Манн останавливается у своего подопечного.
– Йозеф ван Шульц, который должен был быть застрелен, но остался в живых при помощи «Целом», что выхаживали его и не дали умереть. Чья вина в его жизни?
Манн поворачивается ко мне.
– Ваша, Макс Велки, или человека, который должен был пристрелить его и вас в случае трусости?
Выстрел. Боров сваливается на землю, из его головы вытекает красная лужа.
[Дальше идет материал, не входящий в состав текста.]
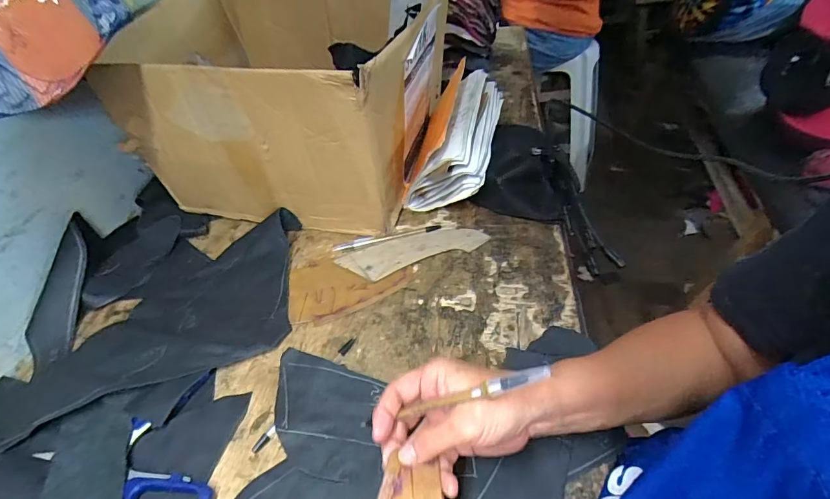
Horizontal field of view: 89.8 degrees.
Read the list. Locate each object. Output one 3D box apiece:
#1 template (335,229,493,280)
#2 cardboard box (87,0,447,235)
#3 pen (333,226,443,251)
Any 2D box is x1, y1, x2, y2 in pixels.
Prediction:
[{"bbox_3d":[-0.002,0.001,0.550,0.190,0.005,0.059,-15,42,-9],"label":"template"},{"bbox_3d":[-0.196,-0.225,0.637,0.449,0.262,0.346,9,44,17],"label":"cardboard box"},{"bbox_3d":[-0.038,-0.019,0.571,0.148,0.006,0.016,-12,41,-5],"label":"pen"}]

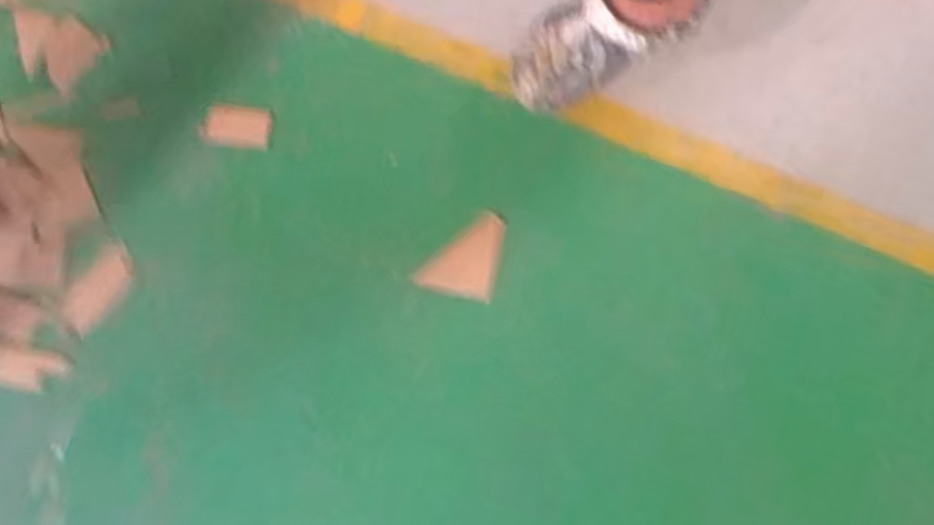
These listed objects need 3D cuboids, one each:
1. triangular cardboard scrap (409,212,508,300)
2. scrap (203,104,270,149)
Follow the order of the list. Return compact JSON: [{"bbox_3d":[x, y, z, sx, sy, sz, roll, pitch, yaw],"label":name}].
[{"bbox_3d":[-0.005,-0.015,0.940,0.092,0.025,0.109,15,81,4],"label":"triangular cardboard scrap"},{"bbox_3d":[-0.292,-0.176,0.981,0.084,0.005,0.049,10,80,4],"label":"scrap"}]

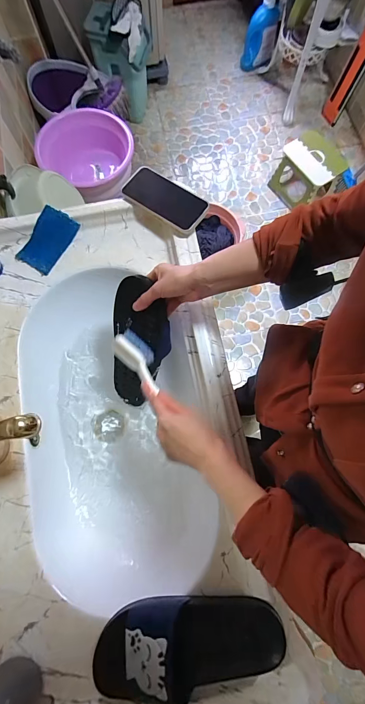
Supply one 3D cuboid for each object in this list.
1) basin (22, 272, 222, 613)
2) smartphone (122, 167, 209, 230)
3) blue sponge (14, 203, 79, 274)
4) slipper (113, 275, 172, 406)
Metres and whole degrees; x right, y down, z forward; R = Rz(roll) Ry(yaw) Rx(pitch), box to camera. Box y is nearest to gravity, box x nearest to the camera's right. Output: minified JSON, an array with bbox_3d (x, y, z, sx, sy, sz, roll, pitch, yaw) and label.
[{"bbox_3d":[-0.125,0.125,0.585,0.289,0.127,0.540,-10,76,-3],"label":"basin"},{"bbox_3d":[-0.033,-0.285,0.582,0.154,0.013,0.072,34,78,8],"label":"smartphone"},{"bbox_3d":[-0.251,-0.208,0.585,0.065,0.013,0.116,32,93,-9],"label":"blue sponge"},{"bbox_3d":[-0.077,-0.001,0.564,0.098,0.248,0.065,11,31,3],"label":"slipper"}]

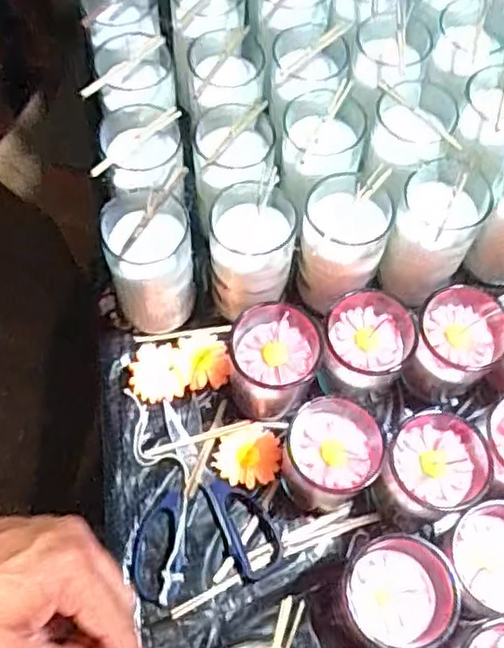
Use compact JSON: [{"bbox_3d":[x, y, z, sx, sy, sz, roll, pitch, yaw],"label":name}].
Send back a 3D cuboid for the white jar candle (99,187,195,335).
[{"bbox_3d":[-0.082,-0.052,0.555,0.067,0.128,0.076,-10,67,-6],"label":"white jar candle"}]

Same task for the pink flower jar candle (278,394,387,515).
[{"bbox_3d":[0.062,0.103,0.526,0.074,0.082,0.071,0,66,-1],"label":"pink flower jar candle"}]

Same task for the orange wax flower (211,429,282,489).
[{"bbox_3d":[-0.004,0.112,0.557,0.054,0.007,0.044,-10,67,-5],"label":"orange wax flower"}]

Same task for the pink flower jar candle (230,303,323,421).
[{"bbox_3d":[0.018,0.031,0.544,0.068,0.077,0.072,0,66,-1],"label":"pink flower jar candle"}]

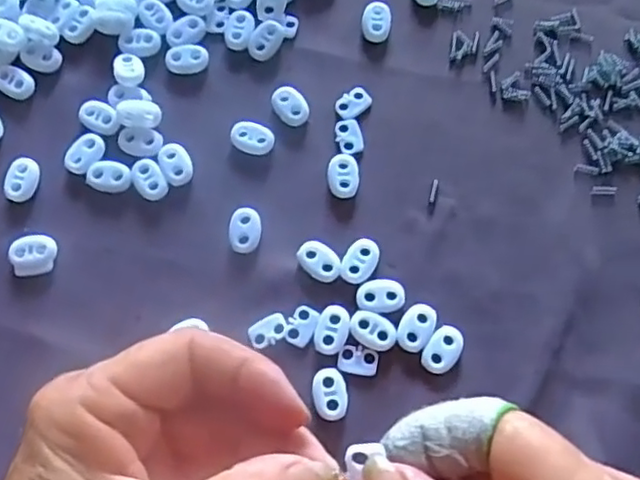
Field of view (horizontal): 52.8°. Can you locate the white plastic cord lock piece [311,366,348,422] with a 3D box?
[{"bbox_3d":[0.005,0.070,0.295,0.016,0.004,0.023,-7,76,-1],"label":"white plastic cord lock piece"}]

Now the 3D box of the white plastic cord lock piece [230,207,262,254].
[{"bbox_3d":[-0.036,-0.004,0.316,0.015,0.004,0.022,10,76,4],"label":"white plastic cord lock piece"}]

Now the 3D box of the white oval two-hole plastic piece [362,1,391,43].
[{"bbox_3d":[0.030,-0.117,0.345,0.015,0.007,0.021,5,76,2],"label":"white oval two-hole plastic piece"}]

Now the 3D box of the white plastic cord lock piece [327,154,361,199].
[{"bbox_3d":[0.012,-0.032,0.323,0.016,0.004,0.023,7,76,3],"label":"white plastic cord lock piece"}]

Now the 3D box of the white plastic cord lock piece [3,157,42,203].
[{"bbox_3d":[-0.150,-0.030,0.326,0.015,0.007,0.023,12,76,4],"label":"white plastic cord lock piece"}]

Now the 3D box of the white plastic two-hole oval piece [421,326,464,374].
[{"bbox_3d":[0.057,0.051,0.297,0.015,0.004,0.023,34,79,9],"label":"white plastic two-hole oval piece"}]

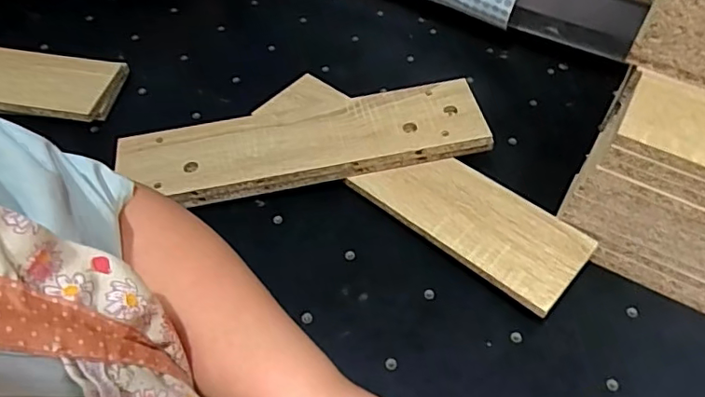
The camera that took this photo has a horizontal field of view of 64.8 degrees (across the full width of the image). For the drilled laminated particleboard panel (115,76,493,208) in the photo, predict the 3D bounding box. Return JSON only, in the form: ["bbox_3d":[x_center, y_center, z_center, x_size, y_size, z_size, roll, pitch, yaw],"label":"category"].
[{"bbox_3d":[-0.051,-0.058,0.587,0.368,0.026,0.104,-12,57,-4],"label":"drilled laminated particleboard panel"}]

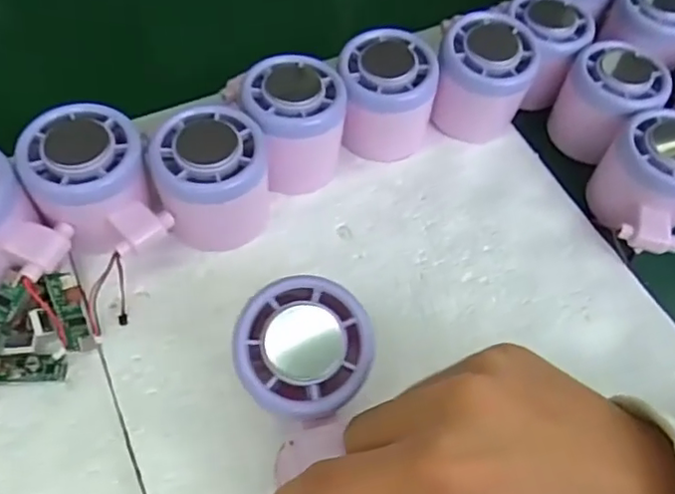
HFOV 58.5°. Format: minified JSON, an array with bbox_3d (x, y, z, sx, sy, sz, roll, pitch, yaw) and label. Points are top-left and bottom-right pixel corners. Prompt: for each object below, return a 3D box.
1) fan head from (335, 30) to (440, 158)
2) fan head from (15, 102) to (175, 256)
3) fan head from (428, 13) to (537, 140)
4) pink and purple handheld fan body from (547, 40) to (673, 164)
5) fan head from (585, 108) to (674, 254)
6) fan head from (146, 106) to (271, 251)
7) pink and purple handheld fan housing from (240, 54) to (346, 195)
[{"bbox_3d":[0.028,-0.086,0.349,0.055,0.054,0.057,-2,60,-6],"label":"fan head"},{"bbox_3d":[-0.119,-0.025,0.298,0.056,0.059,0.072,-23,64,-17],"label":"fan head"},{"bbox_3d":[0.085,-0.098,0.358,0.054,0.059,0.052,20,60,7],"label":"fan head"},{"bbox_3d":[0.164,-0.088,0.370,0.053,0.050,0.056,2,59,-3],"label":"pink and purple handheld fan body"},{"bbox_3d":[0.173,-0.035,0.334,0.054,0.047,0.070,32,62,14],"label":"fan head"},{"bbox_3d":[-0.064,-0.033,0.308,0.058,0.058,0.054,-20,63,-15],"label":"fan head"},{"bbox_3d":[-0.022,-0.066,0.331,0.051,0.058,0.052,2,59,-3],"label":"pink and purple handheld fan housing"}]

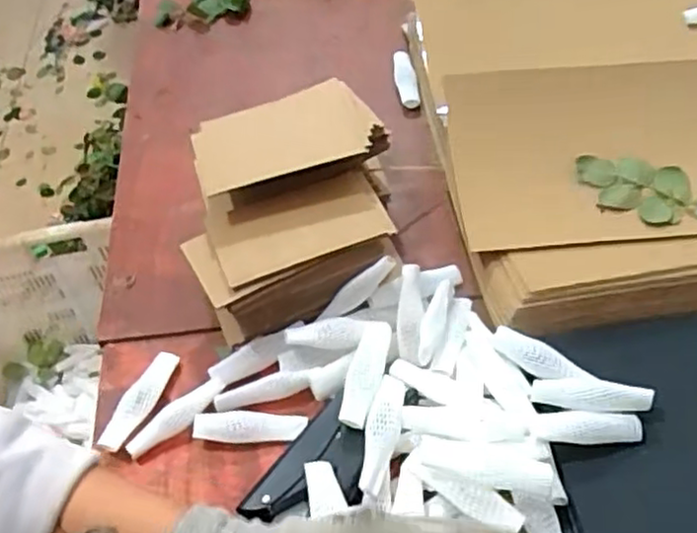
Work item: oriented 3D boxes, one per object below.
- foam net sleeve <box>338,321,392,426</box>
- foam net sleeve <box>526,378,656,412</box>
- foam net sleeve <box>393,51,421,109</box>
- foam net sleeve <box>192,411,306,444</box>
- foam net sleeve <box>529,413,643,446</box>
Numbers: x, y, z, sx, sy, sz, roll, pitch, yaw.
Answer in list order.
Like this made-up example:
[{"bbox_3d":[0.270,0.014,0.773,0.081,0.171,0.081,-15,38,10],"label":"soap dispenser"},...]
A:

– Йозеф ван Шульц, который не смог смириться со своим проигрышем, – подходит Манн к старику, – который решает всё же напомнить Максу про свою жизнь, но не может сделать это прямо? Йозеф ван Шульц, который надеется на сообразительность своего напарника, называя себя Матус? Выходит в сетку вещания, пытаясь заигрывать со мной, узнавая от грязных людей, которые под прикрытием преданности работают на меня, но сливают информацию Матусу, – Манн срывается на крик, – чтобы он мог стать голосом «Целом», угрожающий моему делу?!
– Павел Манн, – обращаюсь к нему я.
– Заткнись! – тычет в меня пальцем Манн.
Он подправляет галстук. И продолжает:
– Макс «Туз» Велки, что вам не хватало от жизни? Правды прошлого? Вы сами охотно сбегали от неё! Зачем же вы так рискнули? Чего вы хотели добиться своим походом? Вы узнали правду? Вам стало легче? Вам стало легче от факта, что Йозеф ван Шульц не мёртв и над вами не висит груз ответственности? Чего вы хотели, Макс Велки?
– Сытый желудок, – признаюсь я, – и крепкую семью.
– Что ж, – ехидно смеётся Манн, разводя руками, – вот результат ваших действий. Надеюсь, вы хотя бы насладились бездумно проглоченной вами едой, компенсируя потерю жены, сына, матери, сестры и отца! Я крайне разочарован вашими деяниями, Макс Велки!
Манн успокаивается, протирает глаза и кивает одному Борову. Боров подходит, передаёт ружьё Манну, а тот – мне, становясь сбоку и приобнимет меня за плечо.
– Что ж, Макс Велки, что по итогу для вас важнее? Жаль нет жены с сыном, чтобы было поинтереснее, да? – мерзко смеётся мне в лицо Манн. – Выбирайте. Вспомните резню в Онгевесте, встаньте на место собственной матери и выбирайте. Ма «Туз», – специально разделяет Манн это имя. – Кем вы будете жертвовать: патологической хронической деменцией вашей сестры или повёрнутым на своём деле псевдо-отцом? Выбирайте, Макс Велки.
– Зачем вам нужен был «Купол»? – уточняю я у Манна.
– Привести в хаос всю страну: таблетки, психозы, эйфория, отмена, бунты, военные действия, неразбериха. Огромная нагрузка на Злитчедом, в которой не сложно ошибиться. А после узурпация. Вам стало легче, Макс Велки? Вам провести ликбез или вы всё же такой же умный парнишка, которым я вас видел, Макс Велки?